• **YOUR INSTRUCTIONS**
Carry on the passage below about planning media literacy lessons, writing what comes after its final sentence.

PLANNING TO TEACH MEDIA LITERACY

When planning to teach media literacy, it is important to realize that students need time to learn the various mental “tools of thought” and techniques of analysis. A stand-alone lesson will not provide sufficient opportunity to gain media literacy skills. In addition, after students have had some time to experience analysis and critical thinking, it is important that they learn skills in creating their own media projects. In this way, they can use the knowledge they have gained from analyzing another’s work to creating their own. Basic skills in presentation can be discussed with students, such as recommendations for public speaking, creating brochures, or making collages. If the technology is available, a teacher may also choose to have students create video projects, take digital pictures, or learn how to use some computer software to create presentations. “Original construction empowers students to create their own messages. Using their knowledge of media tools and production, they can invent powerful media products either for their schools or their communities” (McBrien, 1999, p. 79).

When planning to incorporate media literacy into social studies, there are a great number of possibilities. Below are some examples of how media literacy can be used to address topics in the current Alberta Elementary Social Studies Program of Studies.

Grade Topic(s) Possible Inquiry Questions
One

Topic B: My Family
Topic C: Other Canadian Families

  • Analyze how families are represented in television shows.
  • Discuss “What type of media does my family use?”
Two Topic C: People in Canada
  • Analyze media representations of how communities meet their needs e.g. quality water supply or preserving traditions
Three Topics A, B, C all relating to communities
  • Analyze promotional material from various community groups/services.
  • Analyze media events that promote community organizations or activities. Discuss how these events help special communities.
  • Record oral histories from members of the community.
Four Topics A, B, C all relating to Alberta
  • What information do historical photographs provide about Alberta?
  • Analyze media representations of an Alberta lifestyle and Quebecois lifestyle and make comparisons.
Five Topic A: Canada: Its Geography and People
  • Examine media from environmental groups.
  • Create a media presentation about the environment.
  • Analyze news stories about environmental issues in Canada.
Six Topic A: Local Government
  • Examine an issue that is being dealt with by the local government and analyze how it is portrayed by different media e.g. transportation issues, contract negotiations

In addition, Appendix A provides a comprehensive, but by no means exhaustive, collection of ideas for creating lesson and unit plans. Most of the ideas provided are of a general nature, so they could be applied to many of the different topics in the K-6 curriculum.

• **COLLECTED DATA**
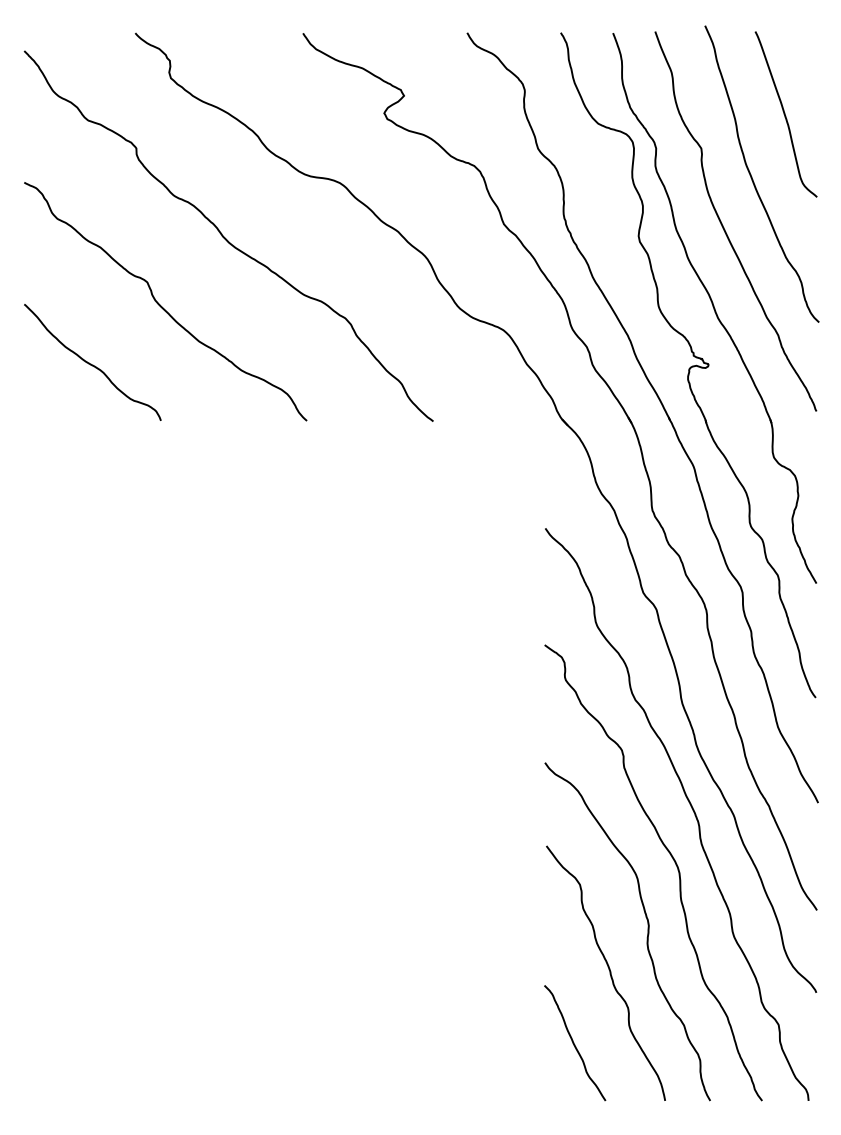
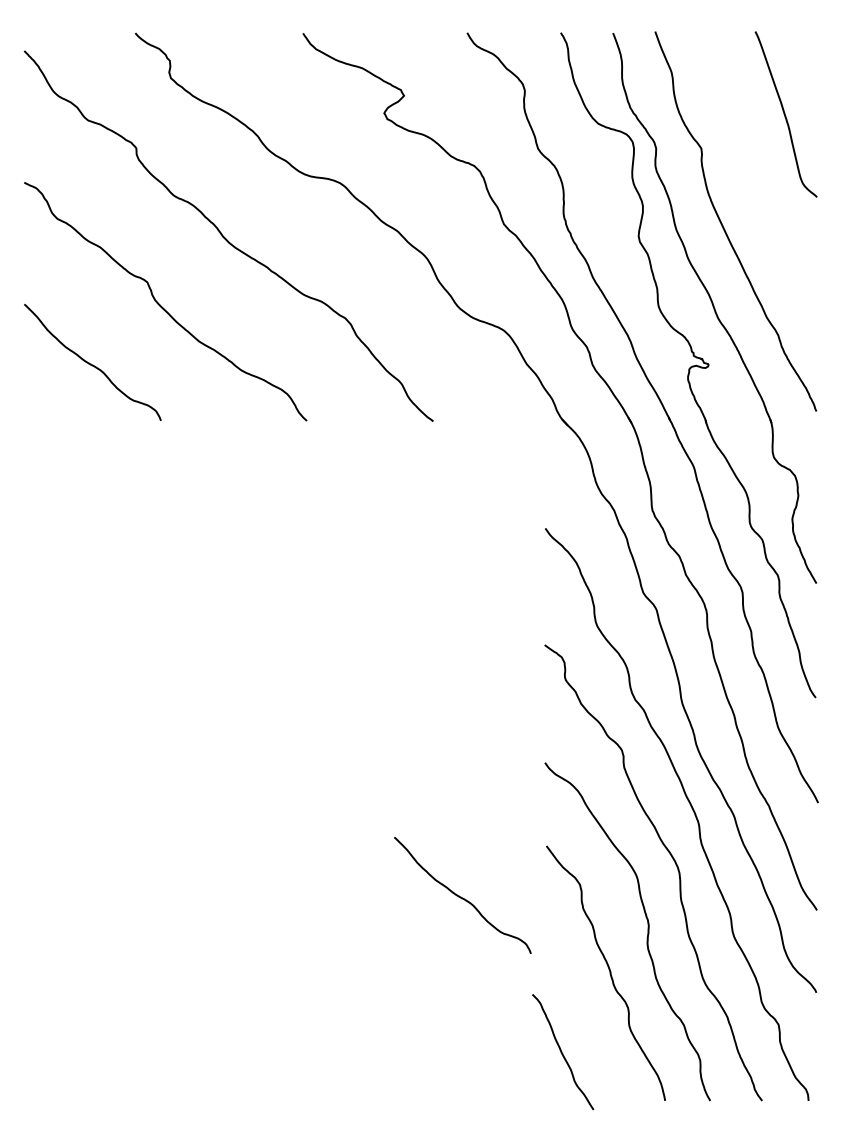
curve at (752, 176): present -> none
curve at (461, 896): none -> present
curve at (574, 1043) position: (574, 1043) -> (562, 1052)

• **ANSWER TO THE EXERCISE**
POSSIBLE DRAWBACKS TO INTEGRATING MEDIA LITERACY IN SOCIAL STUDIES

So far, this paper has looked at many of the possible benefits of including media literacy in the Alberta Elementary Social Studies Program of Studies. It is also important to address some of the possible drawbacks to trying to incorporate media literacy into the curriculum. One possible barrier is that teachers may lack confidence to teach media literacy. Teachers may be concerned about whether they have enough knowledge about the subject or if they have the appropriate resources to teach it. Another worry of teachers might be that media literacy is yet another content component that must “be covered”.

There are solutions to these concerns. First, it is important to understand that teachers do not require a background in Communications or Media Studies to teach media literacy. We all use media everyday and teachers can draw on that knowledge to begin their instructional planning. There is a wide-range of media literacy information available—from lesson plans on web sites, to books about media studies, to books with lesson plans, to videos that help introduce media literacy to students. As well, there are many organizations that are interested in promoting children’s media literacy skills. In the spirit of life long learning, a teacher new to media literacy can take the opportunity to learn with his or her students. With media literacy, like the addition of and planning for any new curriculum objectives, “nothing will affect the quality of the teaching and learning which takes place . . . more than the clarity and precision of the teacher’s own objectives, and his/her ability to communicate these to the students” (Masterman, 1997, p. 19). Thoughtful planning and preparation is critical; fortunately, there are many fabulous resources to draw upon.

As for being an additional curriculum subject to be covered, media literacy does not have to be treated as new curriculum material. As mentioned, media literacy can be thought of as a perspective through which to cover existing curriculum material. Media literacy is also highly adaptable to curriculum integration, especially with the Alberta Elementary Language Arts Program of Studies and the ICT Program of Studies (Alberta Learning, 2000).

Another possible drawback of including media literacy in the K-6 curriculum is concern about controversial topics and the desire to protect students. Teachers and schools may be wary of discussing controversial or emotion-laden topics, especially with young children. McBrien explains, “Protectivism confounded us throughout the project. Even though teachers might be willing to use popular media examples, school policies or parents’ objections forced us to look for noncontroversial examples” (1999, p. 78). It is true that some issues may be too controversial to discuss in school with a young audience. But while parents, teachers and schools “may be able to shelter their children from reading printed texts of which they do not approve, they cannot prevent them from observing other media messages. Witness giant billboards of bikini-clad women holding cans of beer and TV commercials advertising violent new feature films” (McBrien, 1999, p. 78). Rather than try to protect students from unsavory messages, media literacy strives to give students the power, language and experience to make responsible decisions about the media they encounter. However, the material that media literacy teachers introduce to students must be age appropriate. This responsibility is tied into thoughtful planning and preparation; teachers must use good judgment when deciding what material to include. A certain level of controversy is acceptable, such as debates about economic development versus environmental protection. As with any subject, it takes practical wisdom to provide quality educational materials for students.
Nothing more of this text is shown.